§ WORK REQUEST
Starting at the first line of the data below, write out each line exactly until you reach the line containing "For this feature", and include that line too.

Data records
Content starts

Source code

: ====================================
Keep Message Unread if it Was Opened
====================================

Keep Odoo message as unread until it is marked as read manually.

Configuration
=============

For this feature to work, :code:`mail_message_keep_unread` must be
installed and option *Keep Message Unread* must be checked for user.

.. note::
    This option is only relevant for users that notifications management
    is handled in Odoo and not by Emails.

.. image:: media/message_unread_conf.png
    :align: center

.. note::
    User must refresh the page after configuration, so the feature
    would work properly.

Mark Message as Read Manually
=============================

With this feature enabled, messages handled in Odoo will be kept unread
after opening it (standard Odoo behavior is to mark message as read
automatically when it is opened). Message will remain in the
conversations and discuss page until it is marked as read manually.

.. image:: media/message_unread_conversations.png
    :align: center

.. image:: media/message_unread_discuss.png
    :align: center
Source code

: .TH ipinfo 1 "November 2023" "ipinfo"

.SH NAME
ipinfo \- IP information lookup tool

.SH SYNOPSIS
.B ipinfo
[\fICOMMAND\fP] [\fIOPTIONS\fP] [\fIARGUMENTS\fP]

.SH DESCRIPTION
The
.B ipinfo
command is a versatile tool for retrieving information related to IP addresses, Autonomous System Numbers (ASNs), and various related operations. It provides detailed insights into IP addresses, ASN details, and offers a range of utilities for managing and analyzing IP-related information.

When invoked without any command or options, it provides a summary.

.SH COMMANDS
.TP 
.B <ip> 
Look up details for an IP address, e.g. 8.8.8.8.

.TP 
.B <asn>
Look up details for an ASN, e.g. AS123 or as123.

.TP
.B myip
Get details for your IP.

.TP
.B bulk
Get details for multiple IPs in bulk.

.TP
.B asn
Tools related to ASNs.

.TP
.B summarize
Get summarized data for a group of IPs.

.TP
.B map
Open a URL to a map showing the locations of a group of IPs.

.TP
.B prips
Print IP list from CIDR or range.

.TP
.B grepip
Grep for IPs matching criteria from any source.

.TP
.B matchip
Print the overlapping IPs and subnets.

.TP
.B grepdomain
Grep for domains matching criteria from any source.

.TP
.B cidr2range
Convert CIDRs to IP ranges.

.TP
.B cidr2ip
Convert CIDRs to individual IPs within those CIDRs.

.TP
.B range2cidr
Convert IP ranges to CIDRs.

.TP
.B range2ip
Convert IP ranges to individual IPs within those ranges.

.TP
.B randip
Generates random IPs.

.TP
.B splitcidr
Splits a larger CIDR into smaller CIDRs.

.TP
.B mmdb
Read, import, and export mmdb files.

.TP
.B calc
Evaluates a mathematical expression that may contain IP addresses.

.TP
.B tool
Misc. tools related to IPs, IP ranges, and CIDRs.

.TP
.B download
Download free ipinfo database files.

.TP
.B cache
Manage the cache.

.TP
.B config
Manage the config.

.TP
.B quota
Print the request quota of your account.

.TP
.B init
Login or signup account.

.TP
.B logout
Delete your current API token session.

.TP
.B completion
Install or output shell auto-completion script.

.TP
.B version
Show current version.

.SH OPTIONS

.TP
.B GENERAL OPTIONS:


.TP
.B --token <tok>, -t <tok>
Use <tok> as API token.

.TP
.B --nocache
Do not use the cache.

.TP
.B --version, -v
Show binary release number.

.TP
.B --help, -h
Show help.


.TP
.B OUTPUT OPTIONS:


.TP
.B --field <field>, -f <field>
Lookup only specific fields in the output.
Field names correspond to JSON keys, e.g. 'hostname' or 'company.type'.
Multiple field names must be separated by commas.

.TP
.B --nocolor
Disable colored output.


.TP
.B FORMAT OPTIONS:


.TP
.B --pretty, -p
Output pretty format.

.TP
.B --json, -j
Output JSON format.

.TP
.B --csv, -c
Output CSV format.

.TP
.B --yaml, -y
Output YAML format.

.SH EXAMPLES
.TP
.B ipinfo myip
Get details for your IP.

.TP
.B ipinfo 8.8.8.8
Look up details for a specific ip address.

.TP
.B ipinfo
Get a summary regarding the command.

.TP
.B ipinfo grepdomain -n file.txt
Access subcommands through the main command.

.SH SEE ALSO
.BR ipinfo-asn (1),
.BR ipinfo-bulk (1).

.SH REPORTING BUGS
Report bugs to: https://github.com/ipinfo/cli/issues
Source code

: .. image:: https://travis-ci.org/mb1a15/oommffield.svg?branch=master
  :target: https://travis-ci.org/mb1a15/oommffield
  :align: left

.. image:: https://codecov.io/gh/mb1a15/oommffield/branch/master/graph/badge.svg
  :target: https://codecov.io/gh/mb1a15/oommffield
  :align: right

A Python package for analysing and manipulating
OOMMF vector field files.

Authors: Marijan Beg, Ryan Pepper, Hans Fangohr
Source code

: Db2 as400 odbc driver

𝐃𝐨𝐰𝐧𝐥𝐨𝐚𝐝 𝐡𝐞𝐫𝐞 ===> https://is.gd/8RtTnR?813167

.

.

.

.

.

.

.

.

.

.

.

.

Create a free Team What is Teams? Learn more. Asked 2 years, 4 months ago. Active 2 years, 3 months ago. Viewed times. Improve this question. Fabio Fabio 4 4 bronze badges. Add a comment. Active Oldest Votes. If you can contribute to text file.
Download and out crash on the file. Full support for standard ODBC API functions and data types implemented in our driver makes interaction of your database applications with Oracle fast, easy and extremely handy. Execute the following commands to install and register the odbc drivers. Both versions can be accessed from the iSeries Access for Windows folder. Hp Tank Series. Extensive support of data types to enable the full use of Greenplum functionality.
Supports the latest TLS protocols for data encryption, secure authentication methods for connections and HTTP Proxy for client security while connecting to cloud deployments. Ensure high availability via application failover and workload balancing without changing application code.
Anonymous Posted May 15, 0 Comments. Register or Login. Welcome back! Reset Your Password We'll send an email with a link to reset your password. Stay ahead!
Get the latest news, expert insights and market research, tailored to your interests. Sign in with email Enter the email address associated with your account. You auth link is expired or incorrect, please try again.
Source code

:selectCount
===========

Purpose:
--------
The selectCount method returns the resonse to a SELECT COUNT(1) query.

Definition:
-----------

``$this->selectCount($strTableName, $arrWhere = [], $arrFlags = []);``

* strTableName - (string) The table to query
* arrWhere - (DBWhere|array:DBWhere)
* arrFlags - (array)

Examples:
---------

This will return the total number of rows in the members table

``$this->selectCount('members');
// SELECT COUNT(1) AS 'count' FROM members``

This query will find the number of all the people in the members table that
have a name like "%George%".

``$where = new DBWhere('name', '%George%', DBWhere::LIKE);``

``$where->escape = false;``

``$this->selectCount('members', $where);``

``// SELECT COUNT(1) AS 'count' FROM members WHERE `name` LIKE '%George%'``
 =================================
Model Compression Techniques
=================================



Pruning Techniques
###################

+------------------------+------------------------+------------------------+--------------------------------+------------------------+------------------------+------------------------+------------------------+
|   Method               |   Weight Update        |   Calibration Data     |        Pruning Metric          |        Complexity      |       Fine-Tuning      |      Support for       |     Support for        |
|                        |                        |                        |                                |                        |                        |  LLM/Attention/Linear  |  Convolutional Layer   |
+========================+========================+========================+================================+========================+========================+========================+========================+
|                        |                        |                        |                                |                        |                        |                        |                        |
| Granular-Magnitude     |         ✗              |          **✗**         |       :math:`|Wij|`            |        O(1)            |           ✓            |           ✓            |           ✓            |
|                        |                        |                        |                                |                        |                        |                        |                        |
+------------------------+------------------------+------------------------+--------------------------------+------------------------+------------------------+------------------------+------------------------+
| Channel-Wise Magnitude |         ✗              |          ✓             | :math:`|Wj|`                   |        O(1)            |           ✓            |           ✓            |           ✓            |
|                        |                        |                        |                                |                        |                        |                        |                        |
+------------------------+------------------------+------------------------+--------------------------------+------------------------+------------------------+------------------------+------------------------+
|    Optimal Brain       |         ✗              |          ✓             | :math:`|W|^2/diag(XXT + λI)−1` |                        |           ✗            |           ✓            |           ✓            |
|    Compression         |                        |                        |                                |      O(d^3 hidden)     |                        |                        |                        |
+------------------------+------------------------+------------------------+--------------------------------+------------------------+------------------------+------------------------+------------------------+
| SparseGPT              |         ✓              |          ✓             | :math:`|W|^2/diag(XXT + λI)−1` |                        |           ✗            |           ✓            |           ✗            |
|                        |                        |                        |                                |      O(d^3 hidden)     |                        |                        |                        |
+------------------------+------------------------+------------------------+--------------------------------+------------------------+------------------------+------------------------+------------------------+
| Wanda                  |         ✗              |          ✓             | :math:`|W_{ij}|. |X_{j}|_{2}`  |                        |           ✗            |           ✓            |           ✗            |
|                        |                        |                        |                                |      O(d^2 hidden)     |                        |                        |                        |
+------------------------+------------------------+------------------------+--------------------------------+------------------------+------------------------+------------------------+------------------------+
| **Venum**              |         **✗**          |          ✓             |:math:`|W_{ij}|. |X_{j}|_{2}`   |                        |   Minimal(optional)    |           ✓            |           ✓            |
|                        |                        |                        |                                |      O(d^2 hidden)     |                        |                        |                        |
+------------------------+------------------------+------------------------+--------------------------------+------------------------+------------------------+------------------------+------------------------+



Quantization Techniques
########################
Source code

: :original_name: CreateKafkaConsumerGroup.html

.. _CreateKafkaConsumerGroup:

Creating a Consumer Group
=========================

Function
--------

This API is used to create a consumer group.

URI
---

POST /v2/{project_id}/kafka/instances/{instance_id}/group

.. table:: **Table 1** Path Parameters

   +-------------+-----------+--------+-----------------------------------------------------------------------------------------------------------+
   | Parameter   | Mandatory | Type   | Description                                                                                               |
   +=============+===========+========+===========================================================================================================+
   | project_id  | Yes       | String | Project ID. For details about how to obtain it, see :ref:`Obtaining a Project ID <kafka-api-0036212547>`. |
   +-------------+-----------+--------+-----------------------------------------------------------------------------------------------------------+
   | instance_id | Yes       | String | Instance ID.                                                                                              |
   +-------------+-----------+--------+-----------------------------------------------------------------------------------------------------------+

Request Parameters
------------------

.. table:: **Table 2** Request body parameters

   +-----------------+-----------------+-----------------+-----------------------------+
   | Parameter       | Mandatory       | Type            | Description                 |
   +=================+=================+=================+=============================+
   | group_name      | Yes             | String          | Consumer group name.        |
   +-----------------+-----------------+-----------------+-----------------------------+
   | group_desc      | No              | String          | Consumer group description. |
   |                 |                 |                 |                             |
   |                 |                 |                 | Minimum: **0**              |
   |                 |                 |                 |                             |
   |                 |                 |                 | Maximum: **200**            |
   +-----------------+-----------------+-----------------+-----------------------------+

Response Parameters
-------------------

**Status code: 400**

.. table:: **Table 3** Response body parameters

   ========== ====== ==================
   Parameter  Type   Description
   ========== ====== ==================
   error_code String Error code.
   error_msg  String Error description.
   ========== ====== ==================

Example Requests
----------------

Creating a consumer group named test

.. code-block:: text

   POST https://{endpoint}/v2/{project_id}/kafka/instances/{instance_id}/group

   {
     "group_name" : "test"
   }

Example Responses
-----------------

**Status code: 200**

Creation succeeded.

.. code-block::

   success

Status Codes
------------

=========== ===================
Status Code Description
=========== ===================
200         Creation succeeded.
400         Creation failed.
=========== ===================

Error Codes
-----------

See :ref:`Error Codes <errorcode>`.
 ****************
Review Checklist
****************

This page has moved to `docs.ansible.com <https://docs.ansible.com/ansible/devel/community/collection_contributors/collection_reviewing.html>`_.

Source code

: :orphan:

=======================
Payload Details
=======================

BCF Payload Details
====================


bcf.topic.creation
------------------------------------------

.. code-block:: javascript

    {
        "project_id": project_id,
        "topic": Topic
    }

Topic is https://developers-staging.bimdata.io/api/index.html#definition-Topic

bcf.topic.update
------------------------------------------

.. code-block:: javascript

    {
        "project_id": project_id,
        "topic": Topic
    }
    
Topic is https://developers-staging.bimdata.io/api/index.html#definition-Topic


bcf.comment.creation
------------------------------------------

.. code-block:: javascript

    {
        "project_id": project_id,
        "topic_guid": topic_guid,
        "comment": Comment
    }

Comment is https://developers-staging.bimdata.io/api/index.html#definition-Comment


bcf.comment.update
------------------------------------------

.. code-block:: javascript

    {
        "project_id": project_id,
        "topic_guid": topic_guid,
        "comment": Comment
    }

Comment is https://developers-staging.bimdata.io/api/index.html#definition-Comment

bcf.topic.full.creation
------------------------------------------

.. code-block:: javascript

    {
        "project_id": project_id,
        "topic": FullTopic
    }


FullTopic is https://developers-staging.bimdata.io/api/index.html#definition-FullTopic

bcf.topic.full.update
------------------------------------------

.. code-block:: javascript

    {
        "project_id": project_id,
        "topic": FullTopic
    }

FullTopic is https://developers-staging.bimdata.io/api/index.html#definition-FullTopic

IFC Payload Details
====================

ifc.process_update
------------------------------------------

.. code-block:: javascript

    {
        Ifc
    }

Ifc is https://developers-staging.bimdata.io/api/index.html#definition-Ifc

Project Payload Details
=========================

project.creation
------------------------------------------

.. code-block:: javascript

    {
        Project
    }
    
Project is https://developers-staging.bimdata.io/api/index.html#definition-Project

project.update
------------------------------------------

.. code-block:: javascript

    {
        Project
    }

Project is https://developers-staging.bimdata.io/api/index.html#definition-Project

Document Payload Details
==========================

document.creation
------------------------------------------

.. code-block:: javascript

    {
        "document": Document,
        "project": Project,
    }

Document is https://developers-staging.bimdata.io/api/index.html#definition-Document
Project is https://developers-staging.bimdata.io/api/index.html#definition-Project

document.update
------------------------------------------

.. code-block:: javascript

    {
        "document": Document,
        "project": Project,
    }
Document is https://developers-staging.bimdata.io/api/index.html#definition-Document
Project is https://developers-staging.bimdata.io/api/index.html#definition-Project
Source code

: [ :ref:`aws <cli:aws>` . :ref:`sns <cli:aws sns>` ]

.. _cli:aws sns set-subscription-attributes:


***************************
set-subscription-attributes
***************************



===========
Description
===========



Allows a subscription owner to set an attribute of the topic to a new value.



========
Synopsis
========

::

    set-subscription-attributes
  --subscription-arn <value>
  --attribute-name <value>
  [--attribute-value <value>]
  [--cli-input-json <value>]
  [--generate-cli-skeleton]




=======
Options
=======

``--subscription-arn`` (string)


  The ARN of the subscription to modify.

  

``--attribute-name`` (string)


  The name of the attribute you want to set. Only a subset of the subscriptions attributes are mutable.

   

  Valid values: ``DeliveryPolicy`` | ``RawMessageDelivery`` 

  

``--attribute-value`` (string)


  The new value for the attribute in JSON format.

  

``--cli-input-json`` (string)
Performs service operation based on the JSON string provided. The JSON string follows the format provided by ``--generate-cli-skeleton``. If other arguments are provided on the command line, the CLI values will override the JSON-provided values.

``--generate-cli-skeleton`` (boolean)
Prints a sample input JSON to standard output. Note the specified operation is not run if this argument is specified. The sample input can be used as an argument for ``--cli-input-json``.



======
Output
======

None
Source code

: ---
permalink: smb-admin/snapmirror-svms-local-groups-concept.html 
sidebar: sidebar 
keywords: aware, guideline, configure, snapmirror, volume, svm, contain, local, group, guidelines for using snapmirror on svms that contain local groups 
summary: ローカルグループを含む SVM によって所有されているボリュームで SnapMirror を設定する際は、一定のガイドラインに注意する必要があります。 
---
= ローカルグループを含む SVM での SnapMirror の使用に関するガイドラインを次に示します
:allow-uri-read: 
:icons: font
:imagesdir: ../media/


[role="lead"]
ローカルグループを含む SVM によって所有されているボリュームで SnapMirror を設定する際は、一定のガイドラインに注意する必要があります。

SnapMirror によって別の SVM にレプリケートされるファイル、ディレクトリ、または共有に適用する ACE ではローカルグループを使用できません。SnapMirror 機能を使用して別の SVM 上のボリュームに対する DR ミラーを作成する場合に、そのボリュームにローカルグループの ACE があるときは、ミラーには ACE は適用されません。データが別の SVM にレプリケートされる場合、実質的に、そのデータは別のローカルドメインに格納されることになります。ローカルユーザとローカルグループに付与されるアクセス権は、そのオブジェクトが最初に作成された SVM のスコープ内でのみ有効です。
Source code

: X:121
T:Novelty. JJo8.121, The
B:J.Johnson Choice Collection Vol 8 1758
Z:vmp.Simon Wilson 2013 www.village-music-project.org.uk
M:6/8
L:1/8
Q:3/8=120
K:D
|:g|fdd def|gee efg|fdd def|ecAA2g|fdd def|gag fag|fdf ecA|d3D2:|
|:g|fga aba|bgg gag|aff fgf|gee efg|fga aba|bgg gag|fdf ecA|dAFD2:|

Content ends

§ WRITTEN RESPONSE
Source code

: ====================================
Keep Message Unread if it Was Opened
====================================

Keep Odoo message as unread until it is marked as read manually.

Configuration
=============

For this feature to work, :code:`mail_message_keep_unread` must be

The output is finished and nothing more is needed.